- **Your objective**:
Extract the entries in their exact form.

BEGIN Information shown

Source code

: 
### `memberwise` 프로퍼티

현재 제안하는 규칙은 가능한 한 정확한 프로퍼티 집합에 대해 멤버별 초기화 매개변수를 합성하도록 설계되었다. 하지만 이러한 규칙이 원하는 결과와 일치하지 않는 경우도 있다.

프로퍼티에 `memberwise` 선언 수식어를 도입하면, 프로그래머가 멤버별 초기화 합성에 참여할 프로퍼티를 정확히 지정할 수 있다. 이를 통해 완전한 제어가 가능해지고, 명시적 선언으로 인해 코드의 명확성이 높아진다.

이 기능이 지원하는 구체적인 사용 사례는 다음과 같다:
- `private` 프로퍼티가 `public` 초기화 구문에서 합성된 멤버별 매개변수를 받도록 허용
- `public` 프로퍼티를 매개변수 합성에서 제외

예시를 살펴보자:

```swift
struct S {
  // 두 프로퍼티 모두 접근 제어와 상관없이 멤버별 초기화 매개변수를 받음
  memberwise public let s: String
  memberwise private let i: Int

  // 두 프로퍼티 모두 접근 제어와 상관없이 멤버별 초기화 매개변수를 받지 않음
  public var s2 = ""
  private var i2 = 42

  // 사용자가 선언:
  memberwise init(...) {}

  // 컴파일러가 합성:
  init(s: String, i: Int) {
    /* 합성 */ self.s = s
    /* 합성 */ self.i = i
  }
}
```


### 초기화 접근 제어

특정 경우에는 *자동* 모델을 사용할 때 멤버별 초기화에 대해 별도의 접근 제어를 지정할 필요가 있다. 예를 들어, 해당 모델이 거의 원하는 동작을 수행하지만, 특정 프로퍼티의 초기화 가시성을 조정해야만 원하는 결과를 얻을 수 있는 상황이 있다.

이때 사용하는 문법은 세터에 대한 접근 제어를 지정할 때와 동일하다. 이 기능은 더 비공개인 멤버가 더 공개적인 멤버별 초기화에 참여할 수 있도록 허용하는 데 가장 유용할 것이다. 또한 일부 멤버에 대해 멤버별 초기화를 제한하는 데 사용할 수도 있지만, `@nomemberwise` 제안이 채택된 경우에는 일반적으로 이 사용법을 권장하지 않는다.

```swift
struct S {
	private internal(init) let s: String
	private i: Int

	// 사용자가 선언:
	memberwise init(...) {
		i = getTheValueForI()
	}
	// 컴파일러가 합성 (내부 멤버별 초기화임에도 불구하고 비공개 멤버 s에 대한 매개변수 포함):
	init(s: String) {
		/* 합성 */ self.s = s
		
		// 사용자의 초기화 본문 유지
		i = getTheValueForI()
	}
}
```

END Information shown

- **Problem solution**:
Source code

: 
### `memberwise` 프로퍼티

현재 제안하는 규칙은 가능한 한 정확한 프로퍼티 집합에 대해 멤버별 초기화 매개변수를 합성하도록 설계되었다. 하지만 이러한 규칙이 원하는 결과와 일치하지 않는 경우도 있다.

프로퍼티에 `memberwise` 선언 수식어를 도입하면, 프로그래머가 멤버별 초기화 합성에 참여할 프로퍼티를 정확히 지정할 수 있다. 이를 통해 완전한 제어가 가능해지고, 명시적 선언으로 인해 코드의 명확성이 높아진다.

이 기능이 지원하는 구체적인 사용 사례는 다음과 같다:
- `private` 프로퍼티가 `public` 초기화 구문에서 합성된 멤버별 매개변수를 받도록 허용
- `public` 프로퍼티를 매개변수 합성에서 제외

예시를 살펴보자:

```swift
struct S {
  // 두 프로퍼티 모두 접근 제어와 상관없이 멤버별 초기화 매개변수를 받음
  memberwise public let s: String
  memberwise private let i: Int

  // 두 프로퍼티 모두 접근 제어와 상관없이 멤버별 초기화 매개변수를 받지 않음
  public var s2 = ""
  private var i2 = 42

  // 사용자가 선언:
  memberwise init(...) {}

  // 컴파일러가 합성:
  init(s: String, i: Int) {
    /* 합성 */ self.s = s
    /* 합성 */ self.i = i
  }
}
```


### 초기화 접근 제어

특정 경우에는 *자동* 모델을 사용할 때 멤버별 초기화에 대해 별도의 접근 제어를 지정할 필요가 있다. 예를 들어, 해당 모델이 거의 원하는 동작을 수행하지만, 특정 프로퍼티의 초기화 가시성을 조정해야만 원하는 결과를 얻을 수 있는 상황이 있다.

이때 사용하는 문법은 세터에 대한 접근 제어를 지정할 때와 동일하다. 이 기능은 더 비공개인 멤버가 더 공개적인 멤버별 초기화에 참여할 수 있도록 허용하는 데 가장 유용할 것이다. 또한 일부 멤버에 대해 멤버별 초기화를 제한하는 데 사용할 수도 있지만, `@nomemberwise` 제안이 채택된 경우에는 일반적으로 이 사용법을 권장하지 않는다.

```swift
struct S {
	private internal(init) let s: String
	private i: Int

	// 사용자가 선언:
	memberwise init(...) {
		i = getTheValueForI()
	}
	// 컴파일러가 합성 (내부 멤버별 초기화임에도 불구하고 비공개 멤버 s에 대한 매개변수 포함):
	init(s: String) {
		/* 합성 */ self.s = s
		
		// 사용자의 초기화 본문 유지
		i = getTheValueForI()
	}
}
```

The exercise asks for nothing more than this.